Les hablaba antes de las redes sociales, y les decía que no en todas partes pueden expresarse opiniones como la de Le Pen. En Alemania, por ejemplo, muchas de las cuentas que quizá sigamos o nos sigan en España están bloqueados, y buena parte del contenido de Facebook. Comentarios que puedes leer en cualquier parte de Occidente, están prohibidas para los alemanes, como si fueran parvulitos. Que no se me enfaden los lectores de origen teutónico, pero a veces se diría que hay en su ADN una pulsión a censurar.
Y Gran Bretaña, ah, la ‘madre de las libertades’, qué risa.

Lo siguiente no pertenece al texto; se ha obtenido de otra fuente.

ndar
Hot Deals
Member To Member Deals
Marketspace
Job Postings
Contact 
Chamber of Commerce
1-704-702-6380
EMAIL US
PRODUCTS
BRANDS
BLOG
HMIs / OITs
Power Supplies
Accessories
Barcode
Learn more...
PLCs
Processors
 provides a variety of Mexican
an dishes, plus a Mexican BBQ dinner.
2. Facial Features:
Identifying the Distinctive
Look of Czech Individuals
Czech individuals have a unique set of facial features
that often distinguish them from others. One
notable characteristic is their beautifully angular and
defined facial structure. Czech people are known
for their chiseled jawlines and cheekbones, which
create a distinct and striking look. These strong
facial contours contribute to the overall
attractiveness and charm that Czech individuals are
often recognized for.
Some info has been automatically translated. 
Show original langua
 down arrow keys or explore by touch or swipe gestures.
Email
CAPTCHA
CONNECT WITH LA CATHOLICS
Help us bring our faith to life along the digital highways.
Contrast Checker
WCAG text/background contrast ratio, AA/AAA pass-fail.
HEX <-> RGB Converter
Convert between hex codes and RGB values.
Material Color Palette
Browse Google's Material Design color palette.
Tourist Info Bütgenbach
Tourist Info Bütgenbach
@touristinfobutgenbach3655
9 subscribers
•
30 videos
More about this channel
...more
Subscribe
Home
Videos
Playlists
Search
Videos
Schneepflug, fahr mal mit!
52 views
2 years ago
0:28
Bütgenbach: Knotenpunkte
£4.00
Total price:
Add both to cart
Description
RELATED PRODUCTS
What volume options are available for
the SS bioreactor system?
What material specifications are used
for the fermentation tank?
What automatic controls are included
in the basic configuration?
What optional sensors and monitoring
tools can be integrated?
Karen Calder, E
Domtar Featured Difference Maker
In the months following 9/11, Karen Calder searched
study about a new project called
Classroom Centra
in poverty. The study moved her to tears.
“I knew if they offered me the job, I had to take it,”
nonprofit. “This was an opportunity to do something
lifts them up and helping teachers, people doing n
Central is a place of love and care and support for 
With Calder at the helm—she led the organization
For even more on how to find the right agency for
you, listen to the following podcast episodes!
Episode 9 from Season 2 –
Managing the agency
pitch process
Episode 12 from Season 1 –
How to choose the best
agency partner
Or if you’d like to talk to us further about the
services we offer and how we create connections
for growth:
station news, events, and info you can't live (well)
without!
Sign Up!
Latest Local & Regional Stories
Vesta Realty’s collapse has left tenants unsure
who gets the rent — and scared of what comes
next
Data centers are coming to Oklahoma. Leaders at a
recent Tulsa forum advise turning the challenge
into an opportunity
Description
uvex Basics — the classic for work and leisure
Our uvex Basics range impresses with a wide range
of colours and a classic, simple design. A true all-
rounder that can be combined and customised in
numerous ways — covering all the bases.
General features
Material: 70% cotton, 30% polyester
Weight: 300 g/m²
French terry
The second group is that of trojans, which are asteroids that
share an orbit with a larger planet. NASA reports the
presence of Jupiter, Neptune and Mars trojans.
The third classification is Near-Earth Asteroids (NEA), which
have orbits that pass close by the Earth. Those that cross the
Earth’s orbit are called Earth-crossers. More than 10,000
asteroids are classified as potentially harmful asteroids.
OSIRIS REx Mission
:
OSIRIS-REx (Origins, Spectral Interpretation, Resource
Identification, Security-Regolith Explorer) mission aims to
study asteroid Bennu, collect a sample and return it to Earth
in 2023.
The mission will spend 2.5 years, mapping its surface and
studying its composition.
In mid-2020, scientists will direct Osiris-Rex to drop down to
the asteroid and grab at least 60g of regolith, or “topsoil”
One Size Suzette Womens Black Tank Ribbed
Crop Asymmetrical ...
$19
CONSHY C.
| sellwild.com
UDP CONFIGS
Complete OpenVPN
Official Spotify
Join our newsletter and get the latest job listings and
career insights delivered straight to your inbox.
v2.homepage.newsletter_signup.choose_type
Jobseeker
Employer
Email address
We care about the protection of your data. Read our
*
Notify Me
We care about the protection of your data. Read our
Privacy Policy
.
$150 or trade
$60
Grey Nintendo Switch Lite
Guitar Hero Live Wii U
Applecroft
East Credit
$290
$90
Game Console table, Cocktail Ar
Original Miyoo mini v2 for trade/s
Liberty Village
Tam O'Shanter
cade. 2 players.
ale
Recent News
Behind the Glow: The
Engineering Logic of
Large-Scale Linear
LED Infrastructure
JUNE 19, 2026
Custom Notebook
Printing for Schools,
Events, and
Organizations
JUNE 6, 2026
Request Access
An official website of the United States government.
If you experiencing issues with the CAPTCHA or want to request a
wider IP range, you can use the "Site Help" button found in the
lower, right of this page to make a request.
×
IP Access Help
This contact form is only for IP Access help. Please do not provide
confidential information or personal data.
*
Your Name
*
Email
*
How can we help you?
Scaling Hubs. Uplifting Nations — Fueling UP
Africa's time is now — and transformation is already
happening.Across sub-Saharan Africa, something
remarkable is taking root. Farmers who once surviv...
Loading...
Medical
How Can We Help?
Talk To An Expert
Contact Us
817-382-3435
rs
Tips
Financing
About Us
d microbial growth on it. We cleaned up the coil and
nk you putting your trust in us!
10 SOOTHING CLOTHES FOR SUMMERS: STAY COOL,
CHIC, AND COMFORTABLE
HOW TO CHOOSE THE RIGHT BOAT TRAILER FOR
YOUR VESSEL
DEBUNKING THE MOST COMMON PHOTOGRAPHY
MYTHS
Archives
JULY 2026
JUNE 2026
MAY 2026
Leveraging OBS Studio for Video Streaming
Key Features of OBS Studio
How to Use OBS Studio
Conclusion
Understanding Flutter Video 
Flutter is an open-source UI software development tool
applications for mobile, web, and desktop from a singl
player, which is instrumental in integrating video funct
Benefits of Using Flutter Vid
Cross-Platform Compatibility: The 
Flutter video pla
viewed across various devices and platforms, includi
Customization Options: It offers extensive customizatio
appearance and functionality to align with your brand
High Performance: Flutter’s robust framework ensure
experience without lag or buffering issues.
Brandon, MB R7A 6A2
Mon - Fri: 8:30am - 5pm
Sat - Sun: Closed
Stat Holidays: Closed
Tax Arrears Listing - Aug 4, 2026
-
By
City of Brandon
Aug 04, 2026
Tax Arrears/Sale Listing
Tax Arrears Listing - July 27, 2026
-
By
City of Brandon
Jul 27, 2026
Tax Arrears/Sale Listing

En un año -el pasado- la policía británica, esa misma que ignoró durante más de una década, por no parecer racistas, las denuncias de que en Rotherman estaban prostituyendo a millares, detuvo a 3.395 personas por comentarios en Facebook y Twitter.
¿Ven lo que les digo? No esperen oír el rugido de los tanques. Ya le están arrebatando la libertad. Con una sonrisa.